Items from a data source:
....
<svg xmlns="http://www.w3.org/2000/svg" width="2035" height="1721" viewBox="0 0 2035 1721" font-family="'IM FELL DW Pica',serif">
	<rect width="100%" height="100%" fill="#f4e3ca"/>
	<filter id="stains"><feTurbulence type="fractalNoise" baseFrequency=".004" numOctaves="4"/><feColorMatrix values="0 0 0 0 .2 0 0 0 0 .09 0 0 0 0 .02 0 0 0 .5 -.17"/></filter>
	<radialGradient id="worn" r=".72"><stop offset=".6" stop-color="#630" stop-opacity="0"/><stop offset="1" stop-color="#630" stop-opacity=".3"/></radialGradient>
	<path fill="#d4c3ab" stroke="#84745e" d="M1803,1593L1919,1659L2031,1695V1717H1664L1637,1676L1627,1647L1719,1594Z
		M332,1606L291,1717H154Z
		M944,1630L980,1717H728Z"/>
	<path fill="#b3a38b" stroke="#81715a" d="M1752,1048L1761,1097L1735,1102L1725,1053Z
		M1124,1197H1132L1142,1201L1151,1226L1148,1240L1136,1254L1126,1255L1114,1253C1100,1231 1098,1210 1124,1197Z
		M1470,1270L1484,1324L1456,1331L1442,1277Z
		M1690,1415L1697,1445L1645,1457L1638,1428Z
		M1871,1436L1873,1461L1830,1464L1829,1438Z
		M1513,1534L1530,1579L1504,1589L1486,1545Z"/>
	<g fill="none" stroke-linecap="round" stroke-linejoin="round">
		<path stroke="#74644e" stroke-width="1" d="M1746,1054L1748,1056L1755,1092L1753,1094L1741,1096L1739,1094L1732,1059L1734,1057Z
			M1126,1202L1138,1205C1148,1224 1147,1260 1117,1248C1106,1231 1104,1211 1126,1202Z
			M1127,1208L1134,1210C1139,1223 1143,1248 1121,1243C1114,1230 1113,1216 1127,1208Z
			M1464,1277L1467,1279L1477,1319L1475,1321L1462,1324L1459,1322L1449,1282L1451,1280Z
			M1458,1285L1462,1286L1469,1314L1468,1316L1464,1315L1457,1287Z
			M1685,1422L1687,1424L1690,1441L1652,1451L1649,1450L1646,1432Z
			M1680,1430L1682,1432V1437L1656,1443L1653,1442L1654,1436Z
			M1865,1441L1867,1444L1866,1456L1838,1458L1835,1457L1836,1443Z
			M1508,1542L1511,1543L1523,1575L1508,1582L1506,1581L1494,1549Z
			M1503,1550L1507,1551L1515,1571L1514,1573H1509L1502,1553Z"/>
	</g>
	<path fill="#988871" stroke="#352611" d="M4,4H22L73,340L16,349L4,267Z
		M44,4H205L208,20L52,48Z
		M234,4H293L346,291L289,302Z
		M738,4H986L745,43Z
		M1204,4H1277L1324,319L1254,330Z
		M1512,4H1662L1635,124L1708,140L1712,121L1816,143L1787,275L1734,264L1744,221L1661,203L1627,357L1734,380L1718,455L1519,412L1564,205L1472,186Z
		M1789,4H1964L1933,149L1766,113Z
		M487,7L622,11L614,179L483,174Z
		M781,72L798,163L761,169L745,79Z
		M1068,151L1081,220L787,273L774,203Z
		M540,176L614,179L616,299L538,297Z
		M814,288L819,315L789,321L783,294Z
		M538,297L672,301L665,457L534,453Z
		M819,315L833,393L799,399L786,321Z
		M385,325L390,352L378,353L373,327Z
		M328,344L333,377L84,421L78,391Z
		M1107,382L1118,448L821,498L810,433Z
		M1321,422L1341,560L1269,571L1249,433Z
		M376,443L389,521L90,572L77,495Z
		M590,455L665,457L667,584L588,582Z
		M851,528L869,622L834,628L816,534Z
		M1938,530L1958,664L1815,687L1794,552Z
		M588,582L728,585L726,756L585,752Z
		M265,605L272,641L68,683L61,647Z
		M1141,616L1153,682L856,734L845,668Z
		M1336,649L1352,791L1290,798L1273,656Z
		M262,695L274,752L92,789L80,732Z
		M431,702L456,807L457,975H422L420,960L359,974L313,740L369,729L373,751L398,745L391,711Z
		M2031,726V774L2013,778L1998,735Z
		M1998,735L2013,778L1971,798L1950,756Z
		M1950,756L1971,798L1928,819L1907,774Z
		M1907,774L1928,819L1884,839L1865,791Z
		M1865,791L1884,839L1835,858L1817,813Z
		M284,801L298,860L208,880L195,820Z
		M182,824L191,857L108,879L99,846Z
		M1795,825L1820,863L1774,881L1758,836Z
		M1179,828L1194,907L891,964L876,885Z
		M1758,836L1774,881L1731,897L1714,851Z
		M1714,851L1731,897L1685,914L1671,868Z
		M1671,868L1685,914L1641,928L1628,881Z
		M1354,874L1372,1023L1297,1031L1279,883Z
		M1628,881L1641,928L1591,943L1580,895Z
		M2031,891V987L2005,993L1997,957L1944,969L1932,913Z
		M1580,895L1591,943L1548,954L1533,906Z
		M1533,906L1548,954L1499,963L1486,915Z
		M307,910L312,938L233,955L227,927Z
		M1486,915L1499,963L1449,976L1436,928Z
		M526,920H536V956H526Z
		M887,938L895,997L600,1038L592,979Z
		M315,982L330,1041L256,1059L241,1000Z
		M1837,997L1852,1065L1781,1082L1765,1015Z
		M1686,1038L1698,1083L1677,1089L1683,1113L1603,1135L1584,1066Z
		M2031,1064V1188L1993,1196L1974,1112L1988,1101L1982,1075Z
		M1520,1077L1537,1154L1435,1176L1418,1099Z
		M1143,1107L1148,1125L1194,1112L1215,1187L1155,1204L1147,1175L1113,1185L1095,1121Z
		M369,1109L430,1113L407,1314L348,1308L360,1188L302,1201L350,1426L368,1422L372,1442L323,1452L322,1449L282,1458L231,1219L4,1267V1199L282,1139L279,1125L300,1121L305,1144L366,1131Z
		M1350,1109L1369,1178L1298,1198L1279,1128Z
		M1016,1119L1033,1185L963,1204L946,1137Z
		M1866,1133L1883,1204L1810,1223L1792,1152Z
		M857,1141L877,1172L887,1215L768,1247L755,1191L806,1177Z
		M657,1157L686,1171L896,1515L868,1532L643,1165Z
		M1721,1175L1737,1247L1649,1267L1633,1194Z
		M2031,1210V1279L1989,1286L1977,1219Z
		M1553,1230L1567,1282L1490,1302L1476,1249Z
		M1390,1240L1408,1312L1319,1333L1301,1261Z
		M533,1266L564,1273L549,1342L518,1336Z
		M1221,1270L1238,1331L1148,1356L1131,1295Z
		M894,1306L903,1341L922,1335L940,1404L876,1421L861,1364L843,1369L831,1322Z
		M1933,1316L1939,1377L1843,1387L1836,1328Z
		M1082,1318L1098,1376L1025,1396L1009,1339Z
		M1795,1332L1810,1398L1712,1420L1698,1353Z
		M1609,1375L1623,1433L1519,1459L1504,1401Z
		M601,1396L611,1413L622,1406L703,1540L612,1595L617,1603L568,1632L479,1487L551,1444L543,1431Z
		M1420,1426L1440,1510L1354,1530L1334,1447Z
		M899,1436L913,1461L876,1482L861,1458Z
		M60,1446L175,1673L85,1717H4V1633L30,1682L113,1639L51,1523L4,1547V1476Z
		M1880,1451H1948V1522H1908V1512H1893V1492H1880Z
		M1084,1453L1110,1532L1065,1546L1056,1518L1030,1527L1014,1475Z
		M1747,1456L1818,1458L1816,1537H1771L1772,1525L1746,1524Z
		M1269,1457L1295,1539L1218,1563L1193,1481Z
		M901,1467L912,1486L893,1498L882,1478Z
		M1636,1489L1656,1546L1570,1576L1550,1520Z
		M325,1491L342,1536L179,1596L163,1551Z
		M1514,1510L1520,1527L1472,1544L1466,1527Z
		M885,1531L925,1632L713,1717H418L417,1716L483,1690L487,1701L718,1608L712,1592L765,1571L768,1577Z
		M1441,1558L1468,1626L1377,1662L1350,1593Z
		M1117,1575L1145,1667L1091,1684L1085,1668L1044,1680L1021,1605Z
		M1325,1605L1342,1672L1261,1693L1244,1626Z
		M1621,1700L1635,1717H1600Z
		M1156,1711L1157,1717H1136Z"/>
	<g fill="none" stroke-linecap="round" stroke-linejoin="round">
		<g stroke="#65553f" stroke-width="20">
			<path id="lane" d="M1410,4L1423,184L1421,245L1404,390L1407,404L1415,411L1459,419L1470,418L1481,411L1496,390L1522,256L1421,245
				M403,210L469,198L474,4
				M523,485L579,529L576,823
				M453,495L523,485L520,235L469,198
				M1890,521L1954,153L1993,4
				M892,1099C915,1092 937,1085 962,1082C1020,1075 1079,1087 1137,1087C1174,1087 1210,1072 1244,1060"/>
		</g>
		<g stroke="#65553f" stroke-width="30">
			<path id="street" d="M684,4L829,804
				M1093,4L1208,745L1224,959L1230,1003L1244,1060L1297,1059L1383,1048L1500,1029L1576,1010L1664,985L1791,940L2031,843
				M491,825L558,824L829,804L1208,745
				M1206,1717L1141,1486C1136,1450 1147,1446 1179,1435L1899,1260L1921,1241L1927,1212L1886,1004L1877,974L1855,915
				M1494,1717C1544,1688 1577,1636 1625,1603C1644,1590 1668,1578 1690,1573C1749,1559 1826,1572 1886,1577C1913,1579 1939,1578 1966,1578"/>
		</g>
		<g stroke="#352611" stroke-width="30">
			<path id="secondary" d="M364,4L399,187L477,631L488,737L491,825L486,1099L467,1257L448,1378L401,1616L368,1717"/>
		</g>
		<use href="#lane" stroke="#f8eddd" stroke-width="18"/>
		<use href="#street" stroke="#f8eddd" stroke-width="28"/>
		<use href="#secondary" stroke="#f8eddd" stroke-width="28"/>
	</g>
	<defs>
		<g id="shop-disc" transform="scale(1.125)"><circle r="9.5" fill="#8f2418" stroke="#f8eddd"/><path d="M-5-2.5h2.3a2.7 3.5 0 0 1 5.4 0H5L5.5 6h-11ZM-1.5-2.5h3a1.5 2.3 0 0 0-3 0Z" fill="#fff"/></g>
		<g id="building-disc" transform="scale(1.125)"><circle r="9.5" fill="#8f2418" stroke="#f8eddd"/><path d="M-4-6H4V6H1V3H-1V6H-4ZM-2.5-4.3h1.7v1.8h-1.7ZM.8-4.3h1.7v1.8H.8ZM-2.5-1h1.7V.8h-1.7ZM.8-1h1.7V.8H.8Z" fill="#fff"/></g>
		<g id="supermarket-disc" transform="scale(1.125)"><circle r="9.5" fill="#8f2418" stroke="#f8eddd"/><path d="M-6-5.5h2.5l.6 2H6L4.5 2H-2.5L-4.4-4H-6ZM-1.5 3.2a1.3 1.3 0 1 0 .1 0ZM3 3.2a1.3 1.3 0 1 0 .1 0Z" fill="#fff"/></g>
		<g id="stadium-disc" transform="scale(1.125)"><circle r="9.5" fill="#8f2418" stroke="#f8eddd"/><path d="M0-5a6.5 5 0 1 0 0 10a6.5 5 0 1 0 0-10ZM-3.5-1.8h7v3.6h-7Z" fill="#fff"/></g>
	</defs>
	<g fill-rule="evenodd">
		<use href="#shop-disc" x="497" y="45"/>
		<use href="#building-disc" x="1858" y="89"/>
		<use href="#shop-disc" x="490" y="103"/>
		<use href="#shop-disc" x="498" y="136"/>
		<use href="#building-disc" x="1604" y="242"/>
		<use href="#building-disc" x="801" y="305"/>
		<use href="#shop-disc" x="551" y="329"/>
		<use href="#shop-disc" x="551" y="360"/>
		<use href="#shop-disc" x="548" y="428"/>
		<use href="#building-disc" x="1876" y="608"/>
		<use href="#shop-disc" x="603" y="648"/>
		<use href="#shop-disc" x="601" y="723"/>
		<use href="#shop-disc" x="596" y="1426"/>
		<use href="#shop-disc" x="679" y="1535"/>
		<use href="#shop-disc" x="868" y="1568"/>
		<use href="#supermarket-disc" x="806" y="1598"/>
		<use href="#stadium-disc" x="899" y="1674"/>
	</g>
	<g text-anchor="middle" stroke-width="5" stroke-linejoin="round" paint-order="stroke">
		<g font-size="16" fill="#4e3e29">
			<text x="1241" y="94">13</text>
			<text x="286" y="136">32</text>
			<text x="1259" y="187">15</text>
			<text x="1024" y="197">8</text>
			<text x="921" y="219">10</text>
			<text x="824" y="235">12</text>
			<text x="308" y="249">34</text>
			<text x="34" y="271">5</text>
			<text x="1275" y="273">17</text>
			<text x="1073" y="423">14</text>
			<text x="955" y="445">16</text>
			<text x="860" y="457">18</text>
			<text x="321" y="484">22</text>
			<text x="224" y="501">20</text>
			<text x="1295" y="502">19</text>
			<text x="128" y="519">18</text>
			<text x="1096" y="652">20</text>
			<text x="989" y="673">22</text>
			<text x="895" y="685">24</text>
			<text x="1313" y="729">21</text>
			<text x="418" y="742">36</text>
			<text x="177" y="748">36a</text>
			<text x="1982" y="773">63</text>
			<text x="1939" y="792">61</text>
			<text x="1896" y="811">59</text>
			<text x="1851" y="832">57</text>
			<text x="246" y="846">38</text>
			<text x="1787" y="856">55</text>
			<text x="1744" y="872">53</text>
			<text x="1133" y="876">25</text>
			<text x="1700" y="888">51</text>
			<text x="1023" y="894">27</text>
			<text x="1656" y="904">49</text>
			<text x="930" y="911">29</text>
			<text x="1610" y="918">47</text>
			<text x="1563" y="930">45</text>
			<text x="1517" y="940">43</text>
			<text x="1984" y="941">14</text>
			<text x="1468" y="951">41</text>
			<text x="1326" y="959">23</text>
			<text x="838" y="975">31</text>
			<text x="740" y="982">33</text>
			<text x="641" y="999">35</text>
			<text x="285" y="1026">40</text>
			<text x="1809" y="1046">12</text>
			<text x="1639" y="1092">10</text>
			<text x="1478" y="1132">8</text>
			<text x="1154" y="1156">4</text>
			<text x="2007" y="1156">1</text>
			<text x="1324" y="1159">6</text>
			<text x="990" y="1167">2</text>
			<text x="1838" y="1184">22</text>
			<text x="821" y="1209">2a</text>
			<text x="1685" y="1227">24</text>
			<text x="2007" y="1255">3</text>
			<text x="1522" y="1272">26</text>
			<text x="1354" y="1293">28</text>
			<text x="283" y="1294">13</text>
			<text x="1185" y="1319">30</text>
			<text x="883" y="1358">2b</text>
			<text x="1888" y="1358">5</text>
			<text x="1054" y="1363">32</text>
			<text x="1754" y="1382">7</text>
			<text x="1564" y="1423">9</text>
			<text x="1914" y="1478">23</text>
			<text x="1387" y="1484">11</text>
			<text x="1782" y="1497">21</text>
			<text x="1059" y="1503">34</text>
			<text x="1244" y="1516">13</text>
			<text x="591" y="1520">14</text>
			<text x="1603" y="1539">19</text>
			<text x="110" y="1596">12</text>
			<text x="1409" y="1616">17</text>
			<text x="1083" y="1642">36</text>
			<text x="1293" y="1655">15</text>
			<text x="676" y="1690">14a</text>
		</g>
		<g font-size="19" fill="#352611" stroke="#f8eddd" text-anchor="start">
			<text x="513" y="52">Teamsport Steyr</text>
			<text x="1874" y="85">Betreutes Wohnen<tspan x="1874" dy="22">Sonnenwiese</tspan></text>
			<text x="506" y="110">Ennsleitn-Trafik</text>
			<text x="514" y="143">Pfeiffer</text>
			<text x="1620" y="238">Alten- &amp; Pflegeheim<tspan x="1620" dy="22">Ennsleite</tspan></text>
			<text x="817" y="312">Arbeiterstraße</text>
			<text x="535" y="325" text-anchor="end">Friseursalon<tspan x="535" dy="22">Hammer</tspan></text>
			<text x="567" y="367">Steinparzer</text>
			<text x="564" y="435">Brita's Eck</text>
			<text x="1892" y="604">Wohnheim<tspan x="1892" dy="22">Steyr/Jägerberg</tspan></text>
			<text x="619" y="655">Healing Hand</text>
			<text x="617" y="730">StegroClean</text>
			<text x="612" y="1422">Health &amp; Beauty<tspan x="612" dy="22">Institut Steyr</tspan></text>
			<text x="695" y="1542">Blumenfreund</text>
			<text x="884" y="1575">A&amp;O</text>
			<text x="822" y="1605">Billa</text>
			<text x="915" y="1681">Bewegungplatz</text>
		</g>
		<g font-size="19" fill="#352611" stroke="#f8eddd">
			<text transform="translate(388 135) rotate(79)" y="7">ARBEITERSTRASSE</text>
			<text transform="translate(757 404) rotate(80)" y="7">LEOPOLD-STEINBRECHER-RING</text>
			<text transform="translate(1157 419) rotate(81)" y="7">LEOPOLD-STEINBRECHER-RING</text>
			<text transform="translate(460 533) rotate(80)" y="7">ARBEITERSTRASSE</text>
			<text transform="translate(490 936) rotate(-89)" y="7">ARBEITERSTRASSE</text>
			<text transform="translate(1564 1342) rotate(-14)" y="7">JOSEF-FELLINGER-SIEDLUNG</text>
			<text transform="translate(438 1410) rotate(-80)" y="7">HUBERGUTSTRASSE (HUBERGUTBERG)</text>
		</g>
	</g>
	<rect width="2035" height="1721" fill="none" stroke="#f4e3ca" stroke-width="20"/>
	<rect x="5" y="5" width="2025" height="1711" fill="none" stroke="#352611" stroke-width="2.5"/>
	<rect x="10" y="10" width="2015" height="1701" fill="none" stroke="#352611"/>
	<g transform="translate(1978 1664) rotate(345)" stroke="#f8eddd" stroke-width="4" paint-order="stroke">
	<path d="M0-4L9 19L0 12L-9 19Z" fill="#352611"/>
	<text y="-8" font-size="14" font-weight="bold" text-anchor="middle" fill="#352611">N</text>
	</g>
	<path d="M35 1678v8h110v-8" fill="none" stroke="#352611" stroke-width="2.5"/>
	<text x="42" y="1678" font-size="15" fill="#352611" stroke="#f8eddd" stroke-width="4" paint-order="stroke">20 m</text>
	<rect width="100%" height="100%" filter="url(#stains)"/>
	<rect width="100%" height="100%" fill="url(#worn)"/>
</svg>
....
Problem to solve: Return each line above where the word "middle" shows up.

Your response:
	<g text-anchor="middle" stroke-width="5" stroke-linejoin="round" paint-order="stroke">
	<text y="-8" font-size="14" font-weight="bold" text-anchor="middle" fill="#352611">N</text>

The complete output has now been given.